> **Langkah Kerja**:
• A. Ringkas artikel tentang polarisasi Pemilu 2019 dalam dua kalimat.
• B. Tuliskan lanjutan artikel tentang polarisasi Pemilu 2019, dimulai setelah kalimat terakhir yang ditampilkan.

> **Kutipan Halaman**:
══════════════════════════════

Berkaca Pada Polarisasi Pemilu 2019, Jangan Sampai Terulang di Pemilu 2024

- 24 Mei 2023, 09:56 WIB
Ilustrasi Pemilu 2024.
Ilustrasi Pemilu 2024. ///ANTARA/D.D Kliwon

Oleh : Mega Nugraha Sukarna, Praktisi Hukum dan Media

SEJARAH mencatat, partisipasi pemilih pada Pilpres 2019 paling tinggi sepanjang republik ini berdiri. Pada Pilpres 2019, data KPU mencatat, partisipasi pemilih mencapai 81,97 persen.

Kenaikan itu menjadi yang tertinggi dalam 15 tahun terakhir. Setidaknya, sejak Pilpres 2004, yang saat itu partisipasi pemilihnya tercatat sebanyak 79,76 persen. Lalu pada 2009 74,81 persen, pada 2014 menurun jadi 69 persen dan di Pilpres 2019 81,97 persen.

Fenomena itu tidak lepas dari faktor perkembangan teknologi informasi yang meniscayakan disrupsi informasi. Era 2010 hingga 2020, Indonesia berada di fase disrupsi informasi dimana setiap narasi gagasan menggema dalam setiap lini massa media sosial.

Baca Juga: Destinasi Tempat Wisata di Bekasi Murah 2023: View Bagus, Spot Instagramable, Cocok untuk Liburan Keluarga

Pada Pilpres 2019, hanya ada dua pasangan calon presiden dan wakil presiden. Hadirnya dua pasangan calon itu melahirkan perdebatan panjang tentang masing-masing calon.

Saking sengitnya, narasi publik di ruang media sosial terpecah dalam dua isu besar; 'cebong' dan 'kampret'. 'Cebong' bagi pendukung Joko Widodo dan 'Kampret' bagi pendukung Prabowo Subianto.

Geliat aktivitas demokrasi digital kala Pilpres 2019 itu sayangnya melahirkan sisi kelam keterbukaan informasi. Bagaimana tidak, narasi disinformasi, hoaks, ujaran kebencian hingga persekusi berseliweran di setiap lini massa berbagai platform media sosial, baik Facebook, Twitter, Instagram hingga WhatsApp.

══════════════════════════════

> **Catatan**:

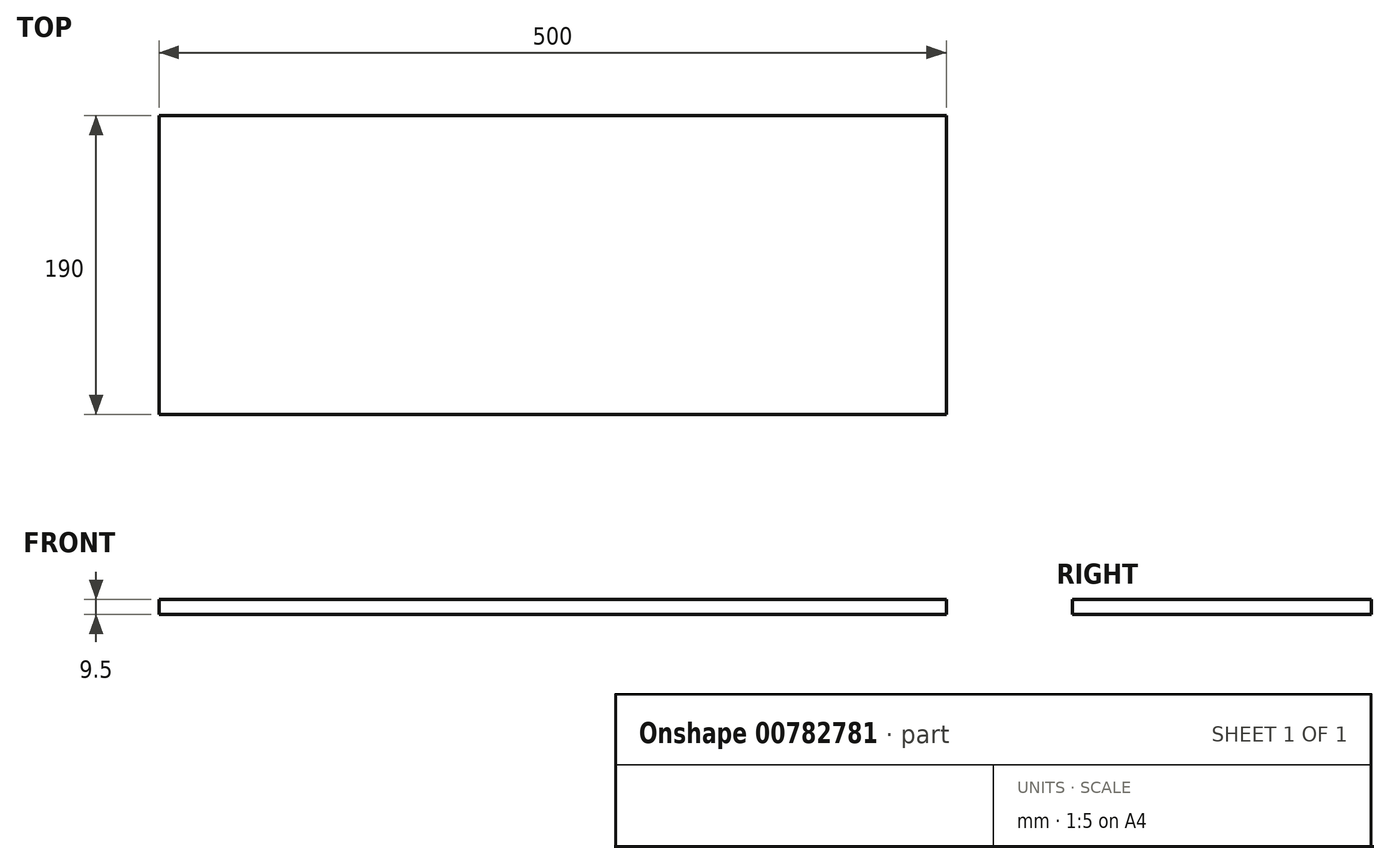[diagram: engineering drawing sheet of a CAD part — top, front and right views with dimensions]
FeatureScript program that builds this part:
annotation { "Feature Type Name" : "Feature", "Feature Type Description" : "" }
export const myFeature = defineFeature(function(context is Context, id is Id, definition is map)
    precondition{}
    {
        {
            var Q0;
            Q0=qCreatedBy(makeId("Top.planeOp"),FACE);
            var sketch = newSketch(context, id + "F0", { "sketchPlane" : qUnion([Q0])});
            skLineSegment(sketch, "E0", {"start": v(-31.42, -27.13) * mm, "end": v(468.58, -27.13) * mm});
            skLineSegment(sketch, "E1", {"start": v(468.58, -27.13) * mm, "end": v(468.58, 162.87) * mm});
            skLineSegment(sketch, "E2", {"start": v(-31.42, -27.13) * mm, "end": v(-31.42, 162.87) * mm});
            skLineSegment(sketch, "E3", {"start": v(-31.42, 162.87) * mm, "end": v(468.58, 162.87) * mm});
            skSolve(sketch);
        }
        {
            var Q0;
            Q0=makeQuery(id+"F0.imprint","IMPRINT",FACE,{"disambiguationData":[TD([[makeQuery(id+"F0.imprint","IMPRINT",EDGE,{"derivedFrom":sQuery(id+"F0.wireOp",EDGE,"E0")}),1.0]])]});
            extrude(context, id + "F1", {"entities" : qUnion([Q0]), "depth" : 9.5 * mm, "offsetDistance" : 25 * mm});
        }
    });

══════════════════════════════

> **Jawaban Tugas**:
• A. Partisipasi pemilih pada Pilpres 2019 mencapai 81,97 persen, angka tertinggi dalam 15 tahun terakhir. Fenomena ini tidak lepas dari disrupsi informasi, dan persaingan dua pasangan calon memecah narasi publik di media sosial menjadi 'cebong' dan 'kampret' serta memunculkan disinformasi, hoaks, ujaran kebencian, hingga persekusi di berbagai platform.

• B.
Jokowi dan KH Ma’ruf Amin serta Prabowo Subianto dan Sandiaga Uno, dipersepsikan dengan berbagai citra negatif di media sosial. Jika melihat data, fenomena yang terjadi pada Pilpres 2019 itu tidak lepas dari pertumbuhan teknologi Informasi dan komunikasi (TIK) di Indonesia yang sedang tinggi.

Publikasi BPS berjudul Statistik Telekomunikasi Indonesia 2020, menyebutkan, dalam kurun 5 tahun terakhir atau 2015-2020, penggunaan TIK di Indonesia menunjukan perkembangan yang sangat pesat.

Salah satu indikatornya, menurut BPS, penggunaan internet dalam rumah tangga mencapai 78,18 persen, yang diikuti pula oleh pertumbuhan penduduk yang menggunakan telepon seluler mencapai 62,84 persen. Kemudian, kepemilikan komputer dalam rumah tangga pada 2020 juga mengalami kenaikan menjadi 18,83 persen.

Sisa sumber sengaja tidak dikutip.